Thursday, April 9, 2009

Here Kitty, Kitty



This last winter, as I was setting up the baby's nursery, I happened to look out the window. I saw a little calico cat on top of one of our garage cans. It was ripping a garbage bag open from the neighboring can. I felt so bad that the poor little kitty was so hungry it had to eat garbage. So I ran down to the garage and got some of our cat food and put it outside in front of the garbage cans. The kitty ran away when it heard me coming so I went back into the house and watched from the nursery window. I didn't see any sign of the cat but later that day I checked the found the food bowl empty.

I set out food for the next week and keeping an eye open to see if I could catch a glimpse of the calico. Any time I would, I would tell everyone who was at home and we would all crane to see out the kitchen window to watch what the cat would do. Any time we opened the back door, the cat would dash away. A few times, it would come into the yard while I was filling the food bowl and it would just freeze, frozen in seemly fear.

After a while I moved the bowl to our back patio so it would be easier to watch whether the kitty was eating, and easier for me to feed it in the cold rainy weather. It quickly became routine for us to see the cat come onto the patio. We would reward it by bring it food and Karl would always treat it with some turkey. We would get so worried when the little kitty wouldn't show up for days in a row.

Once spring, came more than just our cute little Cali was partaking of the free food. There was a big fat orange cat, what looked like his brother but grey, and a loud collared white and black cat. Now it's one thing to help out a little kitty that seems to be struggling to find food and a home, it's another to be feeding the whole neighborhood.

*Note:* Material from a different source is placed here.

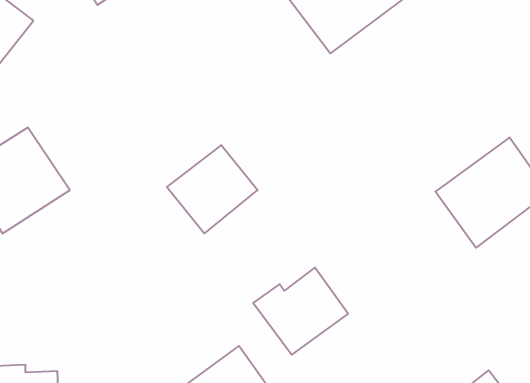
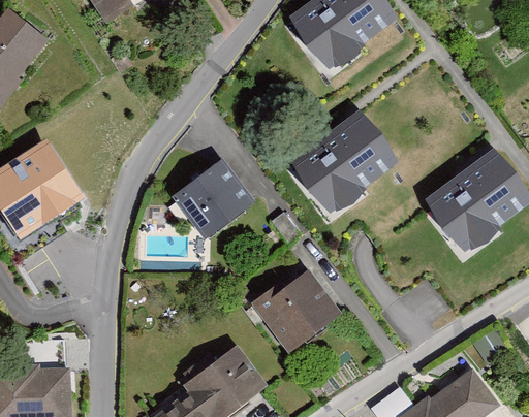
building: none -> [289,110,396,213]

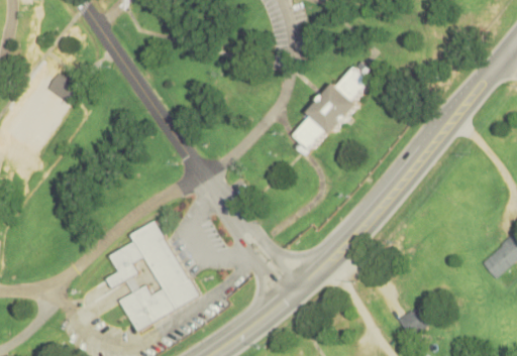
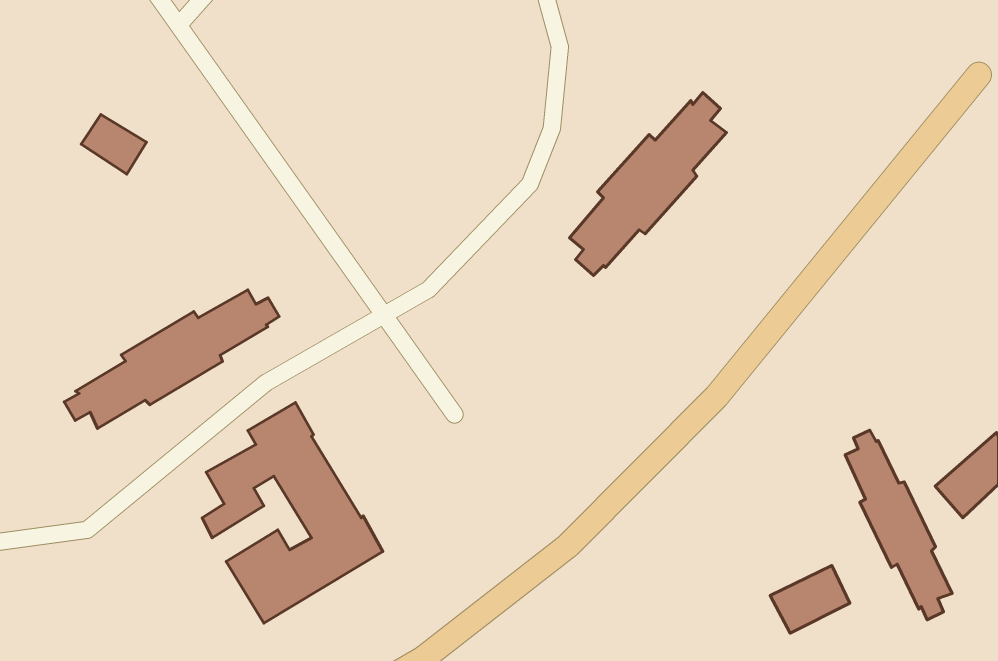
building: none -> [64,290,279,429]
building: none -> [845,430,952,620]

We have now adopted this little kitty, calling her (might be a him) Cali. She comes very morning and multiple times a day, snacking on food and even lounges on the patio or gives herself a bath. We can now walk onto the patio with her without her dashing off. Though if we get more than three feet close to her she will start to get nervous and growl or arch her back. Sometimes she peers through the windows in doors at us and I wonder what she is thinking. Does she wonder what we are doing? what it would be like to come in? Or is she watching to see how we treat each other, wondering if we can be trusted to treat her as well? With our own family cat passing this winter, we hope that our attentions and love can go to this lonely kitty, Cali if she would only learned to let us into her circle of trust.